21
Februar 2019
Donnerstag
19:30-21:30
Konzert für Orchester
Bartók Brahms | 7. Tonhallekonzert
Konzerteinführung um 18.30 Uhr

 

    • Heino Eller

      Koit (Morgendämmerung)

    • Johannes Brahms

      Konzert für Violine, Violoncello und Orchester a-Moll op. 102

    • Béla Bartók

      Konzert für Orchester Sz 116

     

    Mit der niederländischen Geigerin Rosanne Philippens kehrt ein gern gesehener Gast zurück zum Sinfonieorchester St.Gallen, dieses Mal im Zusammenspiel mit dem jungen russischen Cellisten Alexey Stadler in Johannes Brahms’ Doppelkonzert. In dem während eines Sommerurlaubs am Thunersee entstandenen Werk sind die beiden Solostimmen aufs engste miteinander verwoben – als spielten nicht zwei Instrumente, sondern eine von Brahms scherzhaft beschworene «achtsaitige Riesengeige».
    Nicht weniger virtuos als in Brahms’ Doppelkonzert geht es in Béla Bartóks Konzert für Orchester zu. Doch hier, der Titel verrät es, steht kein solistisches Instrument, sondern das Orchester als Ganzes im Mittelpunkt. Es ist ein mitreissendes und bis auf die hochergreifende Elegie in der Mitte kraftstrotzendes Werk, was angesichts des schlechten Gesundheitszustandes von Bartók zur Zeit der Komposition 1943 verwundert.

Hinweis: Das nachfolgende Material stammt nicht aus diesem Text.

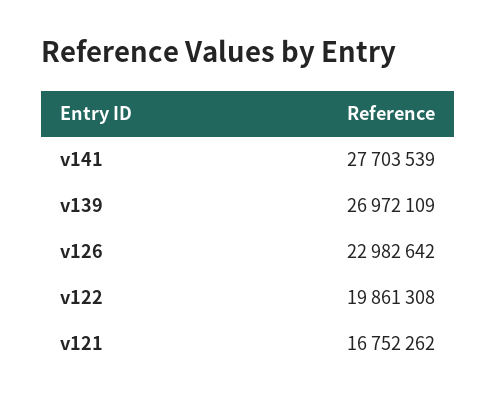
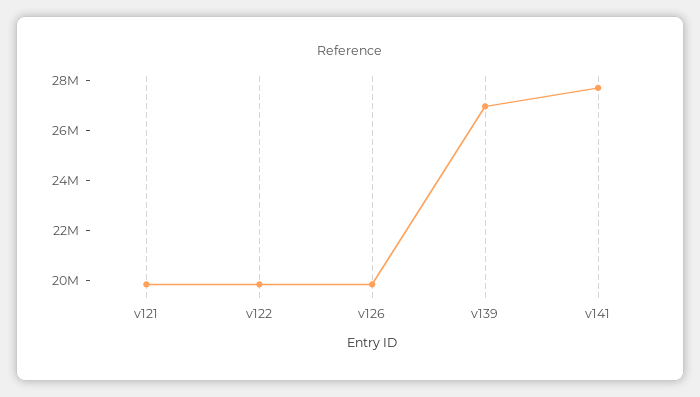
  {
    "v141": 27703539,
    "v139": 26972109,
-   "v126": 22982642,
+   "v126": 20000000,
    "v122": 19861308,
-   "v121": 16752262
+   "v121": 20000000
  }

Fast scheint es, als hätte er, nur ein Jahr nach der Vollendung seines späten Meisterstücks verstorben, hier noch einmal alle verbleibende Kraft in Töne gesetzt. Die musikalischen Fäden in der Hand hält an diesem «konzertanten» Abend der estnische Dirigent Arvo Volmer. Er hat ein «Gastgeschenk» dabei in Form des spätromantischen Orchesterwerkes Koit  (Morgendämmerung) des estnischen Komponisten Heino Eller, mit dem das Konzert eröffnet wird.